Library talk looks at how the Swedes ended up in Brattleboro

BRATTLEBORO — Join Lyndon State College Professor Paul Searls on Wednesday, Jan. 16, from 7 to 9 p.m., for a talk on his research toward an upcoming book on Swedish immigration to Vermont in the 19th century.

The talk, “Major Valentine's Swedes: the story of Brattleboro's Andersons,” is at Brooks Memorial Library's meeting room, and is free and open to the public.

According to Searls, in 1890, Alonzo B. Valentine, Vermont's commissioner of Agricultural and Manufacturing Interests, launched a program to repopulate Vermont's “abandoned” farms with farmers recruited from Scandinavia.

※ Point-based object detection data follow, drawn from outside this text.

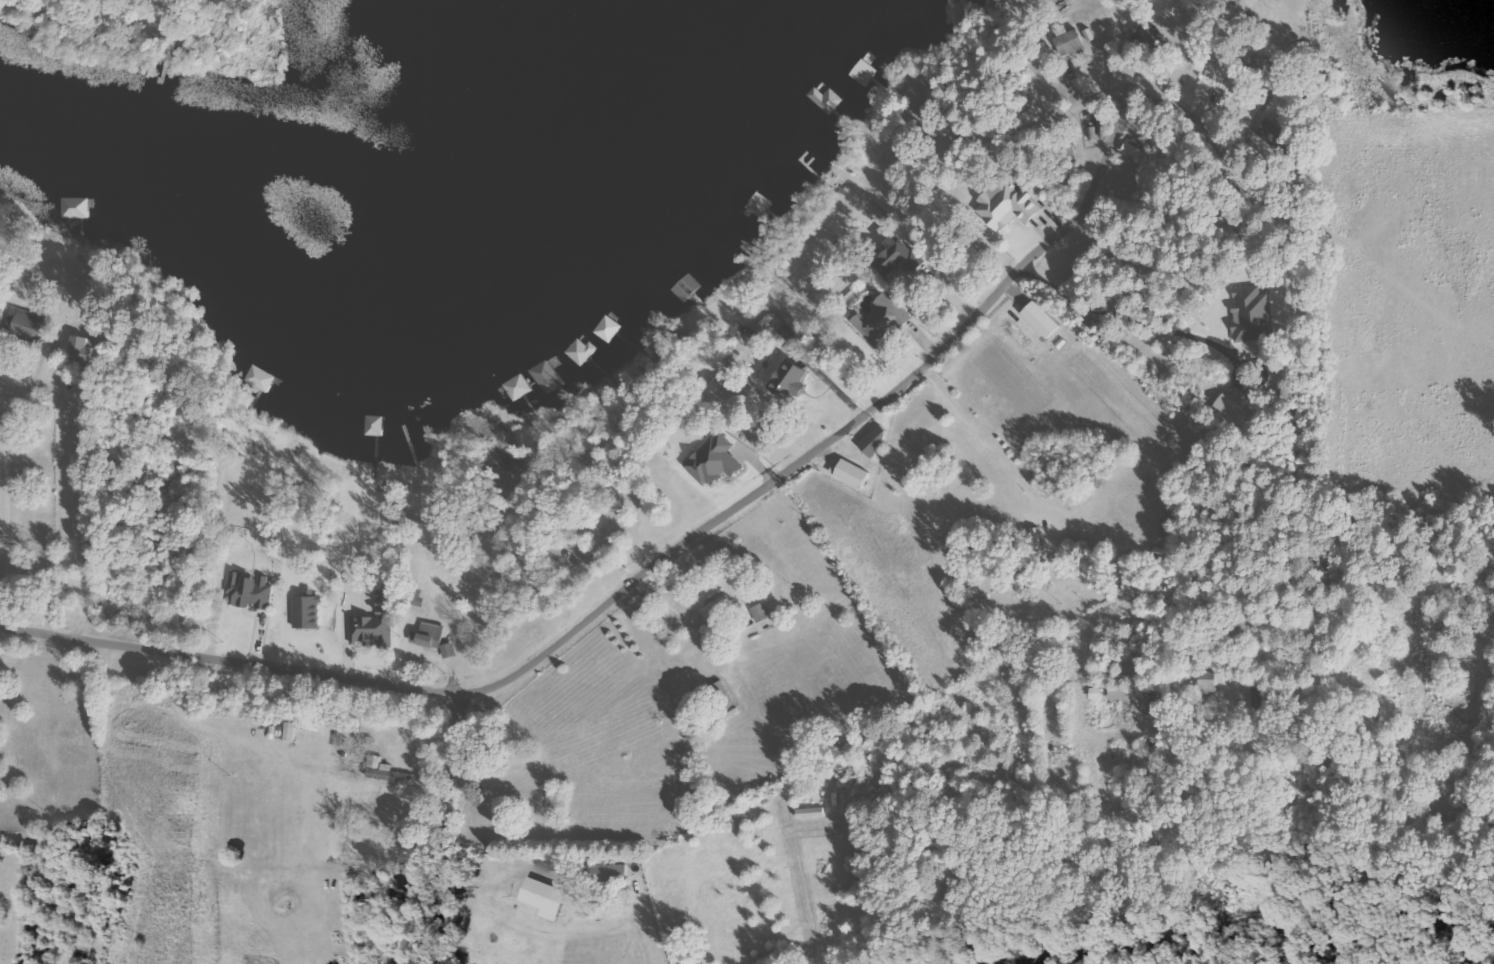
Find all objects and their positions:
building: (1070, 42)
building: (865, 73)
road: (1117, 89)
building: (827, 100)
building: (1136, 149)
building: (1008, 206)
building: (77, 209)
building: (1251, 315)
building: (1042, 320)
building: (883, 321)
building: (24, 323)
building: (82, 351)
building: (582, 352)
building: (548, 378)
building: (262, 379)
building: (791, 382)
building: (516, 389)
building: (1236, 411)
building: (375, 427)
building: (716, 462)
building: (854, 475)
road: (650, 566)
building: (250, 592)
building: (719, 610)
building: (761, 614)
building: (377, 622)
building: (430, 636)
building: (450, 651)
building: (1118, 695)
building: (387, 772)
road: (443, 827)
road: (1311, 887)
building: (545, 899)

The program brought a handful of Swedes to three towns in the state, was promptly discontinued, and generally has been dismissed, both by contemporaries and historians, as “a preposterous fiasco,” Searls says.

But, he adds, the program yielded a remarkable legacy, both in terms of its impact on the promotion of summer tourism, and as measured by the subsequent lives of the Swedes and their descendants.

Searls has had a joint appointment in teaching history and music at Lyndon State College since 2005. He received his Ph.D. from New York University, and taught at the University of Vermont from 1996 to 2005. He is author of “Two Vermonts: Geography and Identity, 1865-1910.”